Willkommen im Land der Abenteuer

In diversen Tageszeitungen war in den letzten Wochen zu lesen, dass der Deutschen Reiselust durch die Weltwirtschaftskrise wohl einen erheblichen Dämpfer erfahren werde. Statt Abenteuerreisen in fremde Länder zu unternehmen, werde man wohl zu Hause bleiben. Im Lande bleiben heißt allerdings nicht, auf Abenteuer zu verzichten. Wer auf dem Gebiete des Gebührenrechts als Rechtsanwalt Abenteuer erleben will, der muss sich nur in das schöne Städtchen Koblenz begeben und vom dortigen OLG gar Seltsames erleiden.

Am 21.4.2009 und nicht etwa am 1.4. dieses Jahres stellte das OLG Koblenz fest, dass die Unbilligkeitsregelung von § 14 RVG auch dann anwendbar sei, wenn der Rechtsanwalt seinem eigenen Mandanten eine zu geringe Gebühr in der Absicht berechnet, dadurch eine höhere Kostenerstattung vom im Rechtsstreit unterlegenen Prozessgegner zu erlangen.

Alsdann hält sich immerhin ein OLG für berechtigt, die bescheiden berechnete Gebühr jenes Rechtsanwalts fiktiv im Verhältnis zum Gegner zu erhöhen, um diesen dann im Endergebnis auf wundersame Weise wirtschaftlich zu entlasten.

Wer jetzt verzweifelt in allen gängigen Kommentaren danach sucht, ob Derartiges schon einmal zu Papier gebracht worden ist, mag sich beruhigen. Auf eine derartige Idee ist bislang weder in Lit. noch in Rspr. jemals jemand gekommen.

Ganz im Gegenteil: In jedem einschlägigen Kommentar ist nachzulesen, dass sich die Frage der Unbilligkeit auf die Prüfung beschränkt, ob die Gebühr unbillig hoch angesetzt wurde, also dem Schuldner nicht mehr zumutbar ist.[1]
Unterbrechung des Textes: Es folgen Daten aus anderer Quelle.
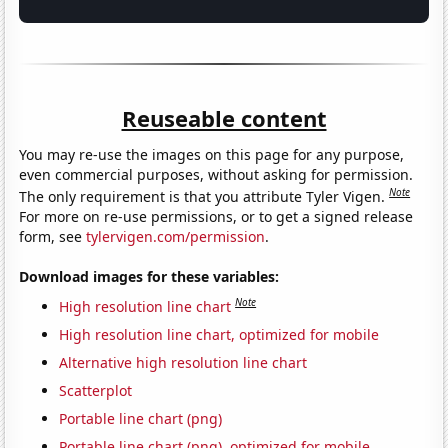
Reuseable content
You may re-use the images on this page for any purpose,
even commercial purposes, without asking for permission.
Note
The only requirement is that you attribute Tyler Vigen.
For more on re-use permissions, or to get a signed release
form, see
tylervigen.com/permission
.
Download images for these variables:
Note
High resolution line chart
High resolution line chart, optimized for mobile
Alternative high resolution line chart
Scatterplot
Portable line chart (png)
Portable line chart (png), optimized for mobile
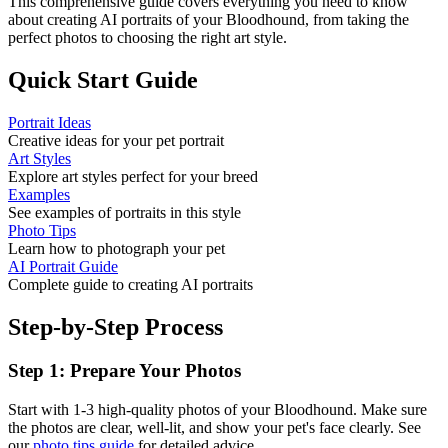
This comprehensive guide covers everything you need to know
about creating AI portraits of your
Bloodhound
, from taking the
perfect photos to choosing the right art style.
Quick Start Guide
Portrait Ideas
Creative ideas for your pet portrait
Art Styles
Explore art styles perfect for your breed
Examples
See examples of portraits in this style
Photo Tips
Learn how to photograph your pet
AI Portrait Guide
Complete guide to creating AI portraits
Step-by-Step Process
Step 1: Prepare Your Photos
Start with 1-3 high-quality photos of your
Bloodhound
. Make sure
the photos are clear, well-lit, and show your pet's face clearly. See
our
photo tips guide
for detailed advice.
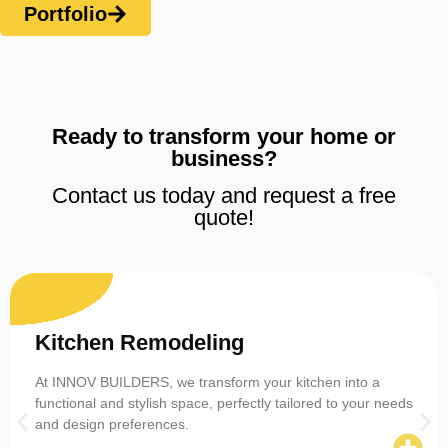
Portfolio
Ready to transform your home or
business?
Contact us today and request a free
quote!
Kitchen Remodeling
At INNOV BUILDERS, we transform your kitchen into a
functional and stylish space, perfectly tailored to your needs
and design preferences.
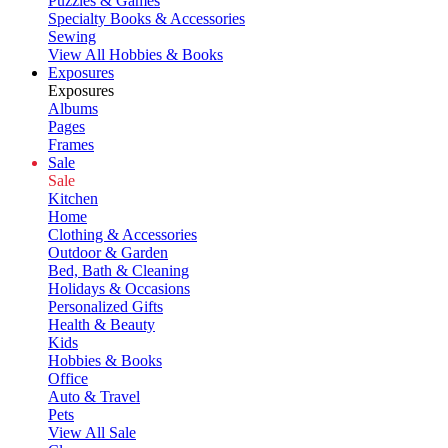
Puzzles & Games
Specialty Books & Accessories
Sewing
View All Hobbies & Books
Exposures
Exposures
Albums
Pages
Frames
Sale
Sale
Kitchen
Home
Clothing & Accessories
Outdoor & Garden
Bed, Bath & Cleaning
Holidays & Occasions
Personalized Gifts
Health & Beauty
Kids
Hobbies & Books
Office
Auto & Travel
Pets
View All Sale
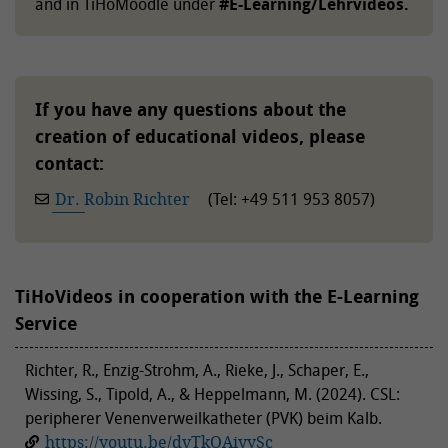
and in TiHoMoodle under
#E-Learning/Lehrvideos.
If you have any questions about the
creation of educational videos, please
contact:
Dr. Robin Richter
(Tel: +49 511 953 8057)
TiHoVideos in cooperation with the E-Learning
Service
Richter, R., Enzig-Strohm, A., Rieke, J., Schaper, E.,
Wissing, S., Tipold, A., & Heppelmann, M. (2024). CSL:
peripherer Venenverweilkatheter (PVK) beim Kalb.
https://youtu.be/dvTkOAiyySc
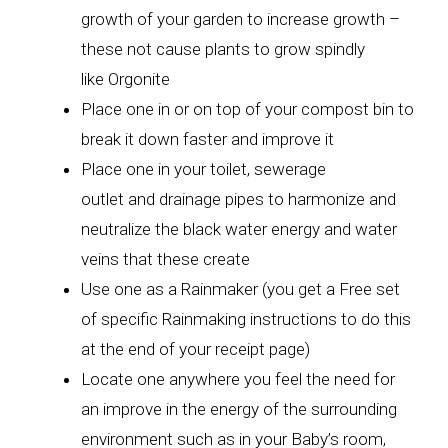
growth of your garden to increase growth –
these not cause plants to grow spindly
like Orgonite
Place one in or on top of your compost bin to
break it down faster and improve it
Place one in your toilet, sewerage
outlet and drainage pipes to harmonize and
neutralize the black water energy and water
veins that these create
Use one as a Rainmaker (you get a Free set
of specific Rainmaking instructions to do this
at the end of your receipt page)
Locate one anywhere you feel the need for
an improve in the energy of the surrounding
environment such as in your Baby’s room,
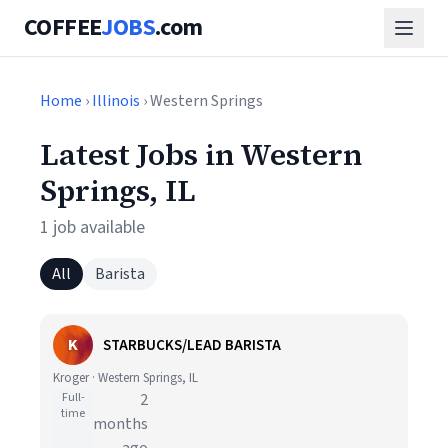
COFFEE
JOBS
.com
Home
›
Illinois
› Western Springs
Latest Jobs in Western
Springs, IL
1 job available
All
Barista
K
STARBUCKS/LEAD BARISTA
Kroger · Western Springs, IL
Full-
2
time
months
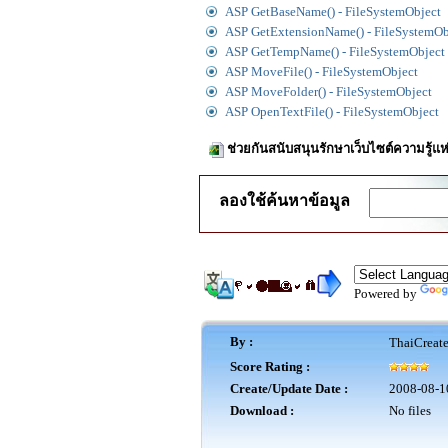
ASP GetBaseName() - FileSystemObject
ASP GetExtensionName() - FileSystemOb
ASP GetTempName() - FileSystemObject
ASP MoveFile() - FileSystemObject
ASP MoveFolder() - FileSystemObject
ASP OpenTextFile() - FileSystemObject
ช่วยกันสนับสนุนรักษาเว็บไซต์ความรู้แห
ลองใช้ค้นหาข้อมูล
Powered by
By :
ThaiCreat
Score Rating :
Create/Update Date :
2008-08-1
Download :
No files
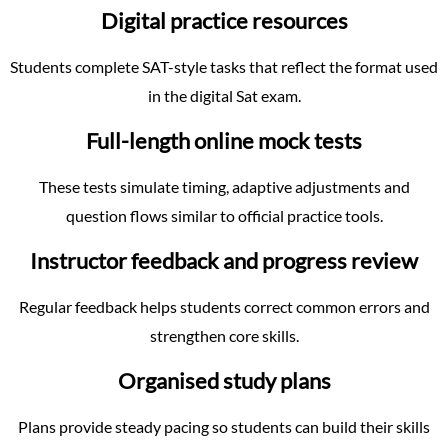
Digital practice resources
Students complete SAT-style tasks that reflect the format used
in the digital Sat exam.
Full-length online mock tests
These tests simulate timing, adaptive adjustments and
question flows similar to official practice tools.
Instructor feedback and progress review
Regular feedback helps students correct common errors and
strengthen core skills.
Organised study plans
Plans provide steady pacing so students can build their skills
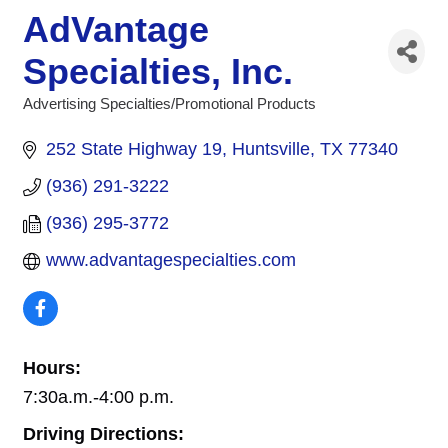
AdVantage
Specialties, Inc.
Advertising Specialties/Promotional Products
Categories
252 State Highway 19
Huntsville
TX
77340
(936) 291-3222
(936) 295-3772
www.advantagespecialties.com
Hours:
7:30a.m.-4:00 p.m.
Driving Directions:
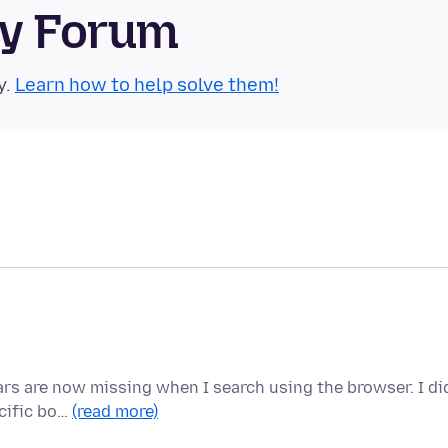
ty Forum
y.
Learn how to help solve them!
ears are now missing when I search using the browser. I di
ecific bo…
(read more)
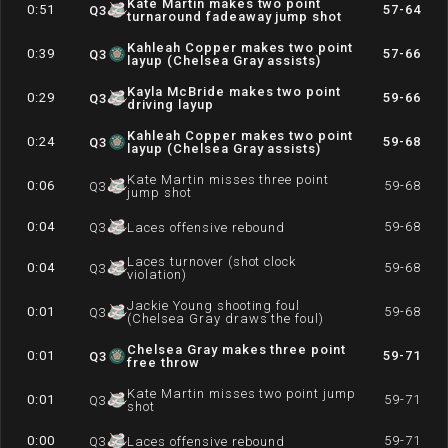
Kate Martin makes two point
0:51
57-64
Q
3
turnaround fadeaway jump shot
Kahleah Copper makes two point
0:39
57-66
Q
3
layup (Chelsea Gray assists)
Kayla McBride makes two point
0:29
59-66
Q
3
driving layup
Kahleah Copper makes two point
0:24
59-68
Q
3
layup (Chelsea Gray assists)
Kate Martin misses three point
0:06
59-68
Q
3
jump shot
0:04
59-68
Q
3
Laces offensive rebound
Laces turnover (shot clock
0:04
59-68
Q
3
violation)
Jackie Young shooting foul
0:01
59-68
Q
3
(Chelsea Gray draws the foul)
Chelsea Gray makes three point
0:01
59-71
Q
3
free throw
Kate Martin misses two point jump
0:01
59-71
Q
3
shot
0:00
59-71
Q
3
Laces offensive rebound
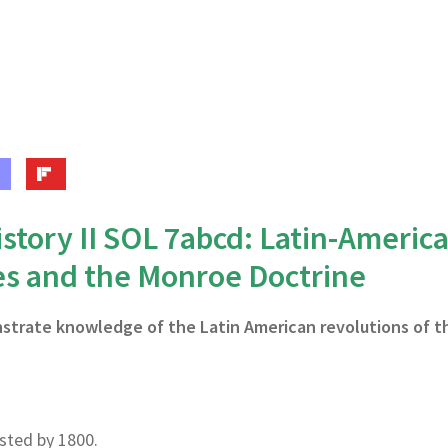
story II SOL 7abcd: Latin-Americ
es and the Monroe Doctrine
nstrate knowledge of the Latin American revolutions of t
isted by 1800.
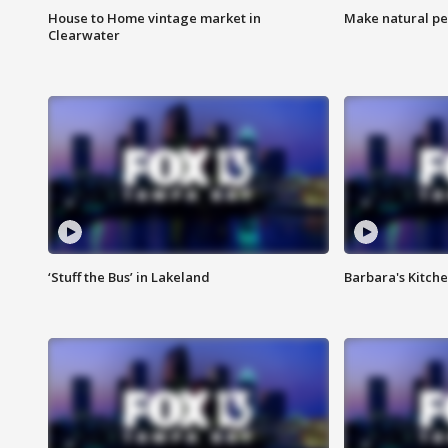
House to Home vintage market in
Make natural pe
Clearwater
‘Stuff the Bus’ in Lakeland
Barbara's Kitche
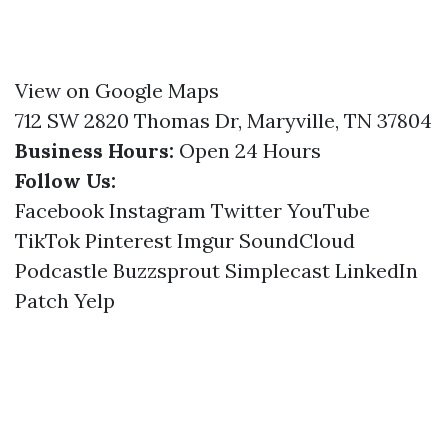
View on Google Maps
712 SW 2820 Thomas Dr, Maryville, TN 37804
Business Hours:
Open 24 Hours
Follow Us:
Facebook
Instagram
Twitter
YouTube
TikTok
Pinterest
Imgur
SoundCloud
Podcastle
Buzzsprout
Simplecast
LinkedIn
Patch
Yelp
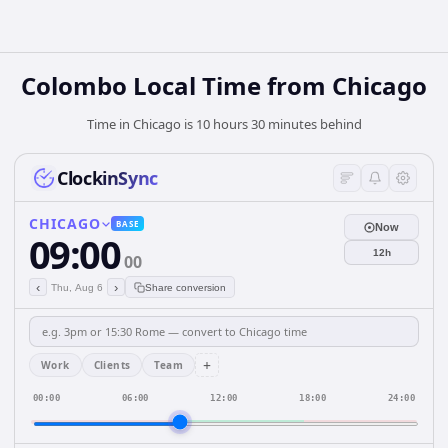
Colombo Local Time from Chicago
Time in Chicago is 10 hours 30 minutes behind
ClockinSync
CHICAGO
BASE
Now
09:00
12h
00
‹
›
Thu, Aug 6
Share conversion
+
Work
Clients
Team
00:00
06:00
12:00
18:00
24:00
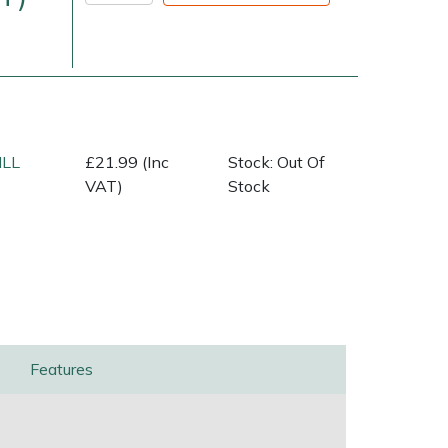
ILL
£21.99 (Inc
Stock: Out Of
VAT)
Stock
very Charges
Arrange a Consultation
Features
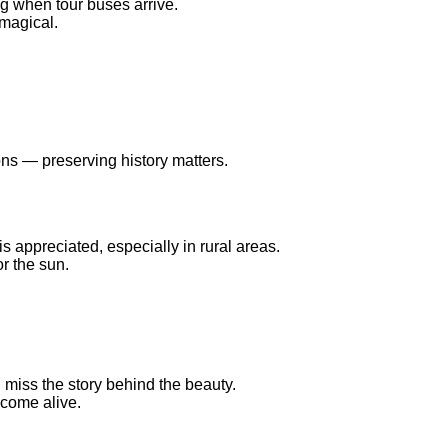
g when tour buses arrive.
 magical.
ns — preserving history matters.
s appreciated, especially in rural areas.
r the sun.
u miss the story behind the beauty.
 come alive.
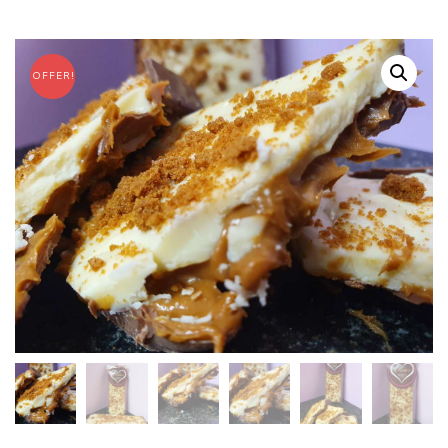
OFFER!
Aber auch die Regelung in § 3a RVG (früher ebenso vorzufinden in § 4 RVG a.F. und § 3 BRAGO) zur Vergütungsvereinbarung zeigt, dass selbstverständlich nur unangemessen (und damit unbillig) hohe Gebühren nach Anhörung der Kammer durch ein Gericht herabgesetzt werden können, während das Gesetz eine Heraufsetzung von angeblich unbillig niedrigen Gebühren nicht vorsieht.

Soweit die rein juristische Betrachtung.

Darüber hinaus ist es an Abwegigkeit wohl auch kaum zu überbieten, wenn man einem durch Bezirksrevisoren und Rechtsschutzversicherungen genügend gebeutelten Rechtsanwalt angesichts der Wirtschaftslage im Allgemeinen und der von Rechtsanwälten im Besonderen unterstellt, man berechne zu geringe Gebühren (verzichte also auf Geld), um dem eigenen Mandanten eine Kostenerstattung zu Lasten des Gegners zu ermöglichen.

Die Zeiten, wo man bei Juristen ein besonders ausgeprägtes logisches Denken unterstellen konnte, sind wohl unwiederbringlich dahin.

Wenn es einem Rechtspfleger oder einem Gericht (vgl. Nr. 2 des Ls.) gestattet wäre (wovon natürlich nicht die Rede sein kann), anwaltliche Geschäftsgebühren willkürlich und nach Gutsherrenart "heraufzusetzen", so schuldete der soeben noch schonend vom Rechtsanwalt behandelte Mandant ja plötzlich eine höhere Geschäftsgebühr, die in der Regel dann in diesem erhöhten Umfang auch auf den erstattungspflichtigen Dritten (Verzugsschaden) umzulegen wäre.

Man muss gewisse Dinge einfach nur einmal zu Ende denken.

Es hat in den vergangenen Monaten eine ganze Reihe von gerichtlichen Entscheidungen gegeben, die die Absurdität der BGH-Entscheidung vom 22.1.2008 eindrucksvoll unterstrichen haben; das OLG Koblenz kann für sich in Anspruch nehmen, noch kurz vor der erwarteten Gesetzesänderung allem gewissermaßen noch einmal die Krone aufgesetzt zu haben.

Wer irgendeinen Zweifel daran hatte, dass der Gesetzgeber einschreiten muss, um durch den neuen § 15a RVG die Dinge wieder geradezurücken, der wird durch diesen gebührenrechtlichen Aprilscherz eines Besseren belehrt.

Herbert P. Schons

[1] Vgl. statt aller Gerold/Schmidt/Mayer, RVG, 18. Aufl., § 14 Rn 5.